As a business owner, receivables (accounts receivable or A/R) are a vital part of your business. If you are not billing or invoicing clients and consequently, collecting those receivables in a timely fashion, your business will be unable to sustain itself. Without a steady, positive cash flow, you will be unable to make payroll, buy supplies or inventory, make investments into your business and/or pay vendors and other business operating expenses.
It is also important to understand that billings or receivables do not necessarily represent 100% income or revenue when there are applicable direct costs (ex: cost of sale, cost of goods sold). Why is this important? Well, because you don’t want to “rob Peter to pay Paul.” If you invoice a client $10,000 for a project but $5,000 of that invoice is for direct costs to a third-party vendor, only $5,000 constitutes income or revenue (your actual business income) which can go towards paying your business operating expenses, not the full $10,000. The $5,000 for direct costs should be earmarked and set aside to pay your third-party vendor.
Far too often, some business owners don’t make this distinction and may use that full $10,000 to satisfy their immediate business cash flow needs. For instance, a business owner may choose to use that $10,000 to help cover their payroll or pay a vendor that is looking for payment on a past due invoice (aka “the squeaky wheel”). In essence, the business owner has “robbed Peter to pay Paul.” The business may be experiencing a cash flow issue and has decided to use the cash that is due and payable to another vendor to pay other business expenses or other vendors. While this may not seem like a bad thing on a short-term basis to satisfy immediate business cash flow needs, there will be a domino effect which will ultimately impact the business in the long-term. It should go without saying that this is a terrible practice to follow!
So, how can you keep receivables in check?
Billings - It’s important to stay active and on top of client billing.
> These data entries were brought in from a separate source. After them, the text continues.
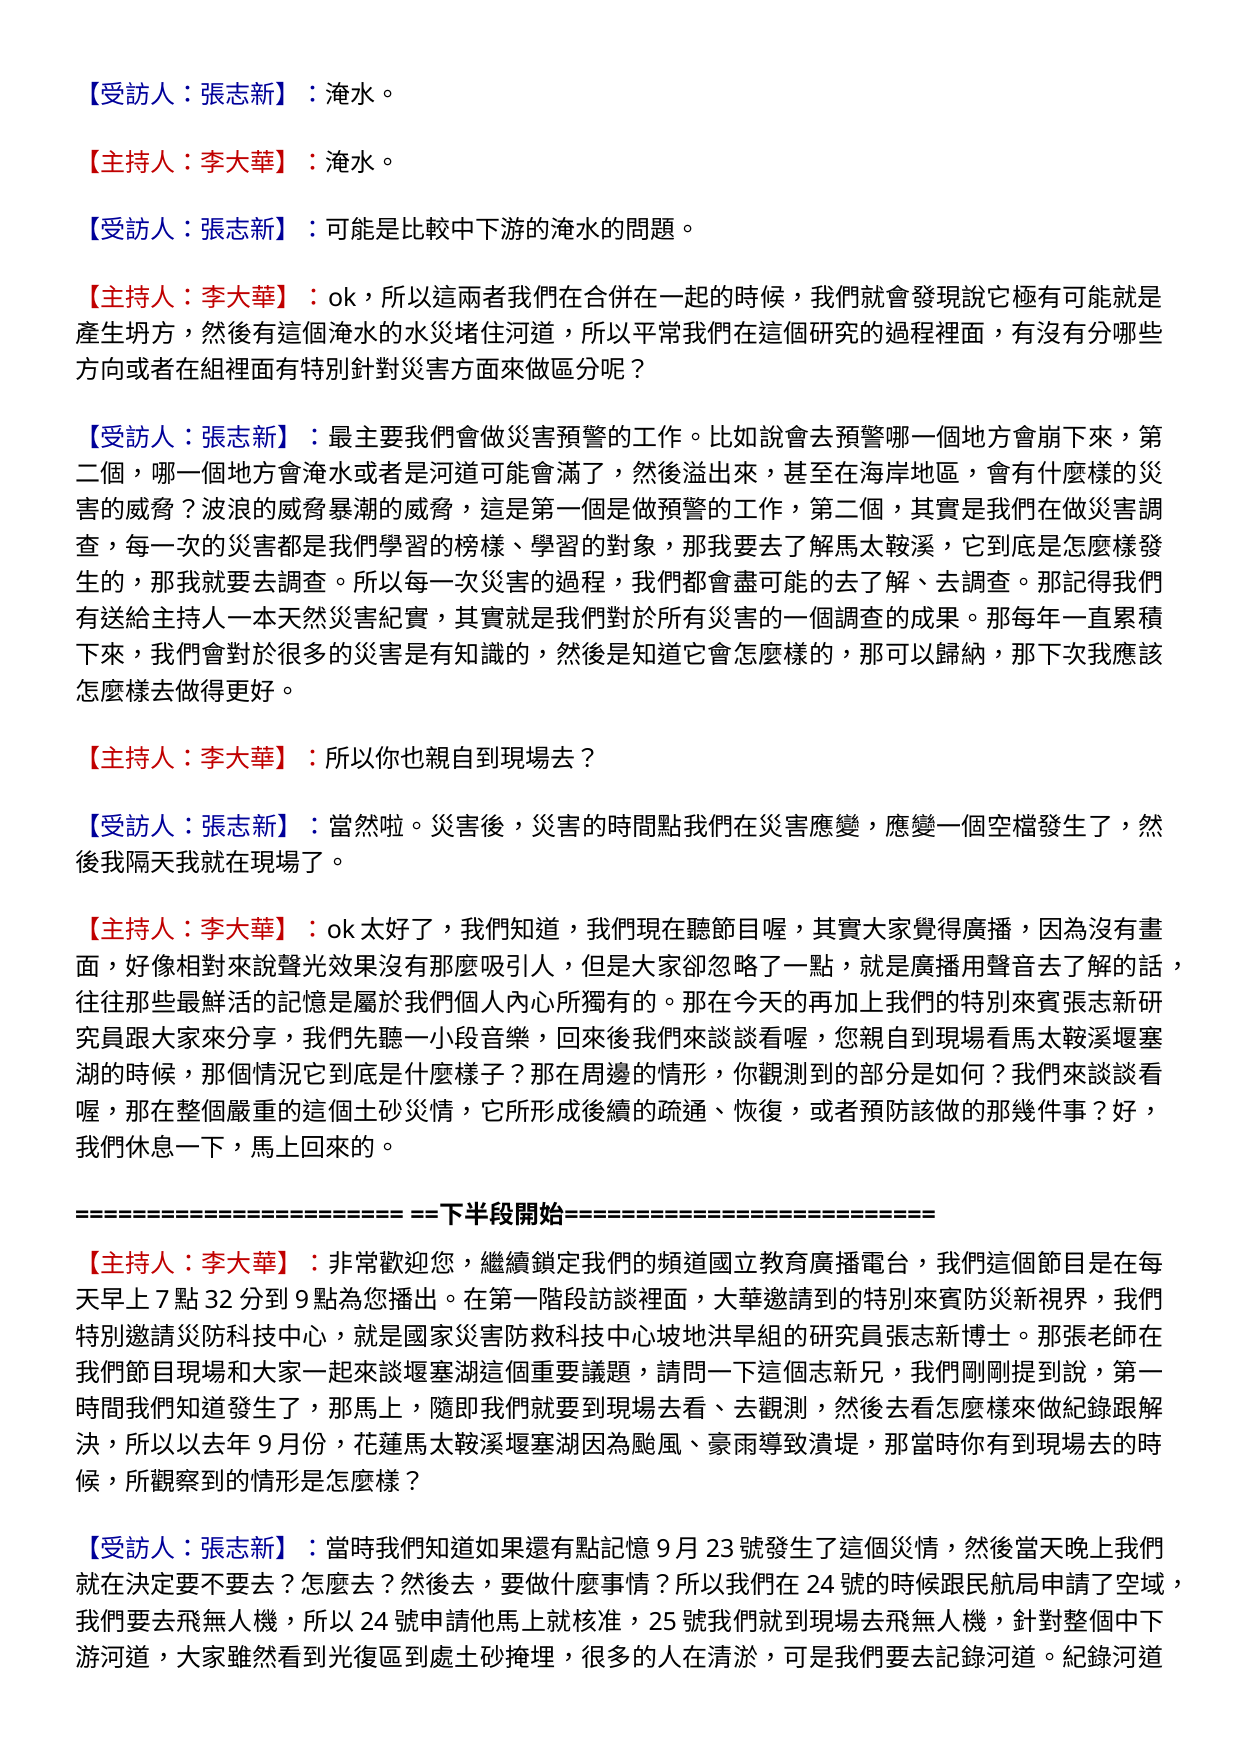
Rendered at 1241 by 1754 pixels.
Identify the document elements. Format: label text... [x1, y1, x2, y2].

subtitle ======================= ==下半段開始========================== [75, 1195, 1165, 1231]
subtitle 【主持人：李大華】：非常歡迎您，繼續鎖定我們的頻道國立教育廣播電台，我們這個節目是在每天早上7點32 分到9點為您播出。在第一階段訪談裡面，大華邀請到的特別來賓防災新視界，我們特別邀請災防科技中心，就是國家災害防救科技中心坡地洪旱組的研究員張志新博士。那張老師在我們節目現場和大家一起來談堰塞湖這個重要議題，請問一下這個志新兄，我們剛剛提到說，第一時間我們知道發生了，那馬上，隨即我們就要到現場去看、去觀測，然後去看怎麼樣來做紀錄跟解決，所以以去年9月份，花蓮馬太鞍溪堰塞湖因為颱風、豪雨導致潰堤，那當時你有到現場去的時候，所觀察到的情形是怎麼樣？ [75, 1244, 1165, 1497]
subtitle 【受訪人：張志新】：可能是比較中下游的淹水的問題。 [75, 210, 1165, 246]
subtitle 【主持人：李大華】：ok太好了，我們知道，我們現在聽節目喔，其實大家覺得廣播，因為沒有畫面，好像相對來說聲光效果沒有那麼吸引人，但是大家卻忽略了一點，就是廣播用聲音去了解的話，往往那些最鮮活的記憶是屬於我們個人內心所獨有的。那在今天的再加上我們的特別來賓張志新研究員跟大家來分享，我們先聽一小段音樂，回來後我們來談談看喔，您親自到現場看馬太鞍溪堰塞湖的時候，那個情況它到底是什麼樣子？那在周邊的情形，你觀測到的部分是如何？我們來談談看喔，那在整個嚴重的這個土砂災情，它所形成後續的疏通、恢復，或者預防該做的那幾件事？好，我們休息一下，馬上回來的。 [75, 910, 1165, 1164]
subtitle 【主持人：李大華】：所以你也親自到現場去？ [75, 739, 1165, 775]
subtitle 【受訪人：張志新】：當然啦。災害後，災害的時間點我們在災害應變，應變一個空檔發生了，然後我隔天我就在現場了。 [75, 806, 1165, 879]
subtitle 【受訪人：張志新】：當時我們知道如果還有點記憶9月23號發生了這個災情，然後當天晚上我們就在決定要不要去？怎麼去？然後去，要做什麼事情？所以我們在24號的時候跟民航局申請了空域，我們要去飛無人機，所以24號申請他馬上就核准，25號我們就到現場去飛無人機，針對整個中下游河道，大家雖然看到光復區到處土砂掩埋，很多的人在清淤，可是我們要去記錄河道。紀錄河道有件很重要的事情，就是這個土砂到底有多少量？如果在遭遇一次的雨水下來，那這個馬上會不會又再一次的溢堤？所以我們做的工作是作科學調查，所以我們從河道上游、中游、下游，這樣一直測下來，大概測了十公里左右的河道，然後利用無人機的正射影像，然後去鑲嵌合成三維的地形。所以你可以知道河道的變化。那我們其實知道它會潰下來，所以我們在前一個禮拜我們做了一模一樣的事情，所以我有災前跟災後的一個影像，我可以立即去比對出來說這個河道已經淹到多少，所以我們一到現場一看，哇！我們上禮拜來看到的那個馬太鞍溪橋不見了，上禮拜我們來這邊在河堤上、堤防上面，定了很多無人機要使用的一些標記，那些標記不見了，因為它被掩埋掉了。對，所以變成是整個河道，你已經分不出原本的堤防、原本的河道，因為它全部都是滿滿的。 [75, 1529, 1165, 1674]
subtitle 【主持人：李大華】：ok，所以這兩者我們在合併在一起的時候，我們就會發現說它極有可能就是產生坍方，然後有這個淹水的水災堵住河道，所以平常我們在這個研究的過程裡面，有沒有分哪些方向或者在組裡面有特別針對災害方面來做區分呢？ [75, 277, 1165, 386]
subtitle 【受訪人：張志新】：最主要我們會做災害預警的工作。比如說會去預警哪一個地方會崩下來，第二個，哪一個地方會淹水或者是河道可能會滿了，然後溢出來，甚至在海岸地區，會有什麼樣的災害的威脅？波浪的威脅暴潮的威脅，這是第一個是做預警的工作，第二個，其實是我們在做災害調查，每一次的災害都是我們學習的榜樣、學習的對象，那我要去了解馬太鞍溪，它到底是怎麼樣發生的，那我就要去調查。所以每一次災害的過程，我們都會盡可能的去了解、去調查。那記得我們有送給主持人一本天然災害紀實，其實就是我們對於所有災害的一個調查的成果。那每年一直累積下來，我們會對於很多的災害是有知識的，然後是知道它會怎麼樣的，那可以歸納，那下次我應該怎麼樣去做得更好。 [75, 417, 1165, 707]
subtitle 【主持人：李大華】：淹水。 [75, 142, 1165, 179]
subtitle 【受訪人：張志新】：淹水。 [75, 75, 1165, 111]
For a small business with limited resources and staff, the business owner may need to be the one to take care of billing or perhaps you have a billing clerk or third-party that does billing for your business on a fixed schedule each month. Whatever the case may be, you must get your client billing done on a timely, regular basis. How often you bill or invoice your clients may depend on existing client contracts or agreements that are in place and/or when a project or phases of a project are completed (ex: milestones); however, the most important part is to get your billing done and invoices out to clients as soon as possible. Book those receivables!
Collections – Typically, you should have established payment terms with your clients. Your client contracts or agreements should state the specific payment terms and your invoices should re-iterate the general payment terms (ex: Due upon receipt, NET 10, NET 15, NET 30). Monitor your AR Aging on a weekly basis. Your Accounting platform should be able to generate reports like an AR Aging Summary and Open Invoices. Depending on your comfort level with your clients, you may extend the courtesy of up to NET 30 payment terms, even if your standard payment terms are due upon receipt. Regardless of the courtesy that you extend to a client, when invoices go beyond NET 30 payment terms, you need to actively follow-up with clients on the status of payment. Be sure to send past due notices which include copies of the past due invoices, send account statements and follow up directly with your clients by phone and/or e-mail. Be active and NOT passive!
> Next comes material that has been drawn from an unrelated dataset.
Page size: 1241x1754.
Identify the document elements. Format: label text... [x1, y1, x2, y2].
Be sure to invest in a good Accounting platform that allows you to generate invoices and statements as well as offers robust reporting to provide you with the necessary financial reports that serve your business needs. Try to use platforms that are widely-used, familiar and popular. It will be a lot easier to find people who are experienced using these types of platforms should you need to bring someone in to manage or takeover your books.
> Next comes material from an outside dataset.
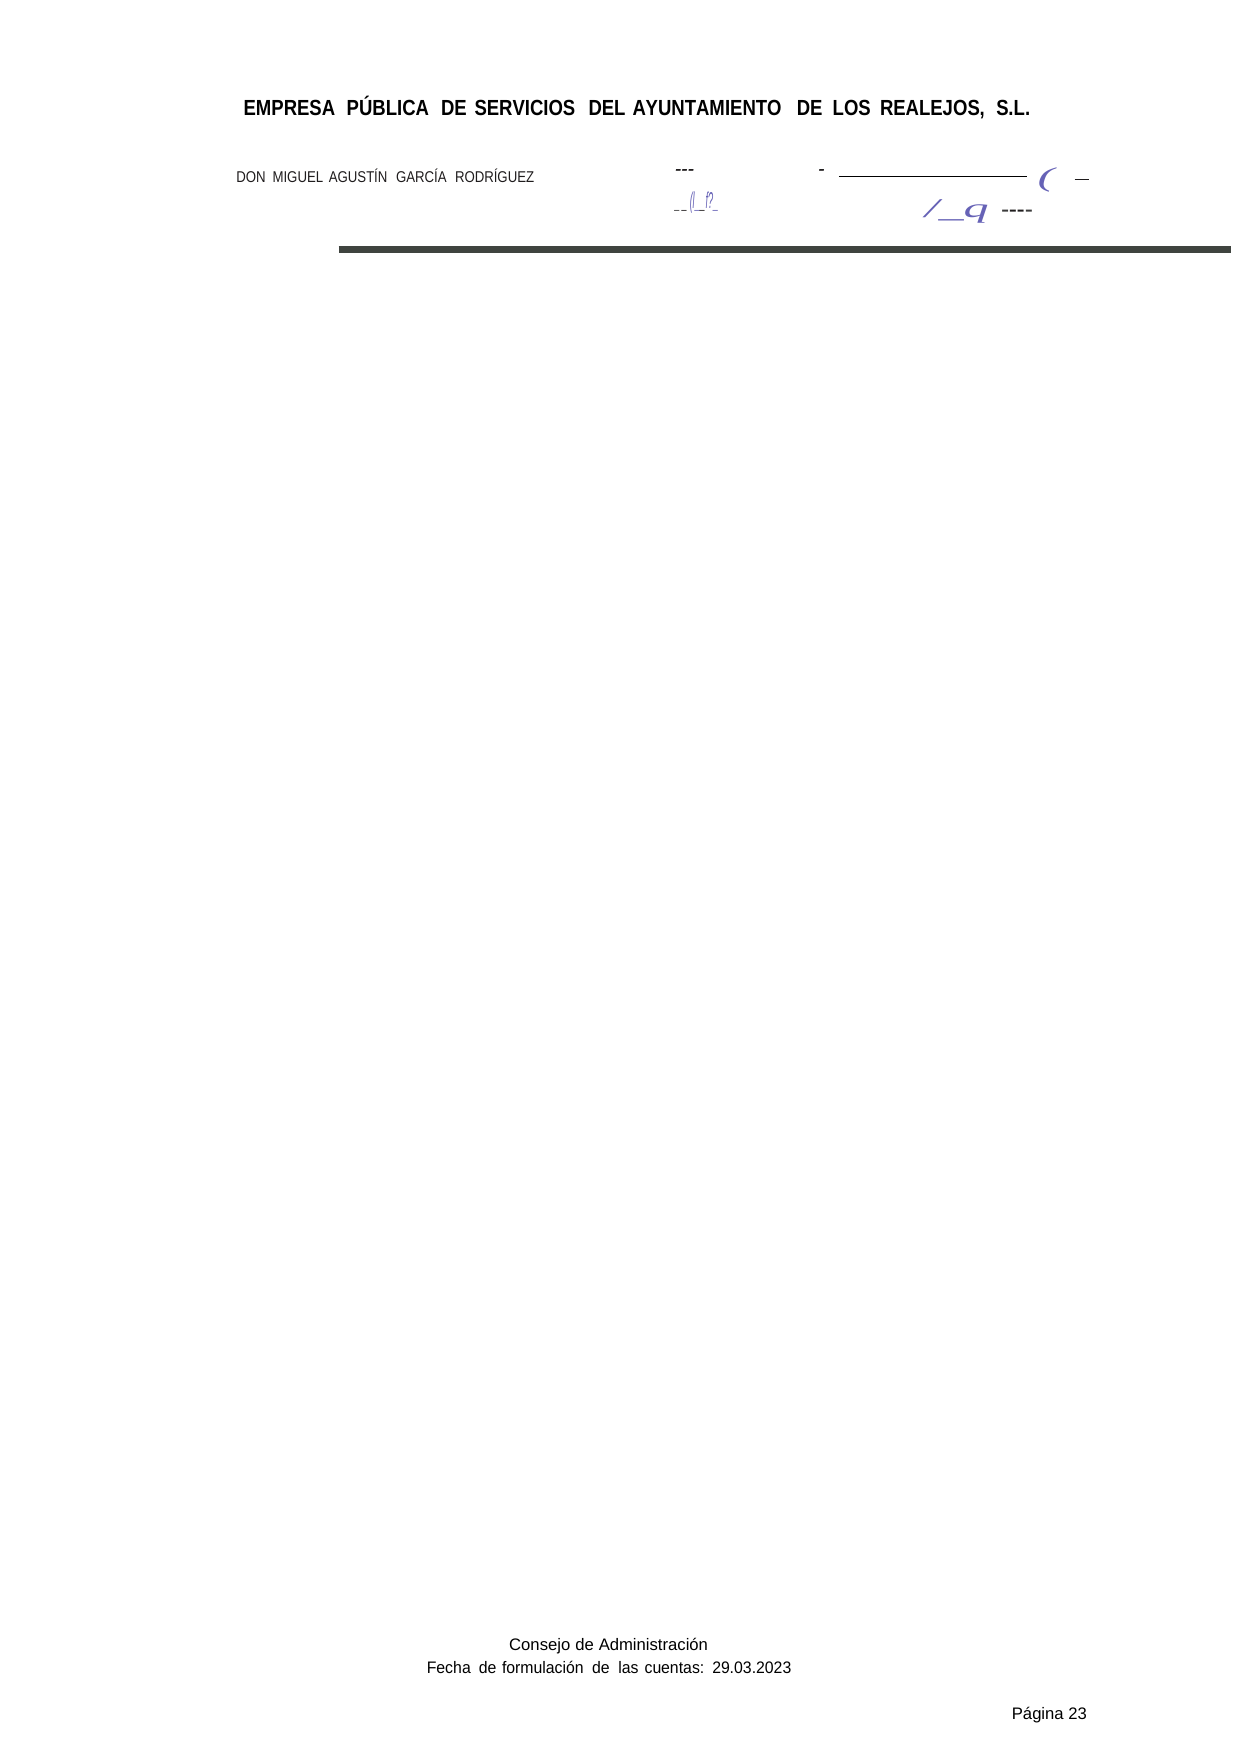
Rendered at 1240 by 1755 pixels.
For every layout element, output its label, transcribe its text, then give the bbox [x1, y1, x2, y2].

text ( /_q ---- [924, 161, 1107, 224]
text DON MIGUEL AGUSTÍN GARCÍA RODRÍGUEZ --- - __(l__f?_ [236, 154, 911, 219]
When possible, send invoices to clients electronically whether through the Accounting platform (if supported/available) or by e-mail (ex: PDF attachment) in lieu of regular postal mail. In addition, consider accepting electronic payments from clients (ex: wire, ACH) instead of paper checks. This should help to minimize lost checks and may speed up payment turnaround time. When considering electronic payments, check with your financial institution to see if any fees are applicable to these types of transactions. Many financial institutions will offer ways to avoid and/or reduce bank and transaction fees.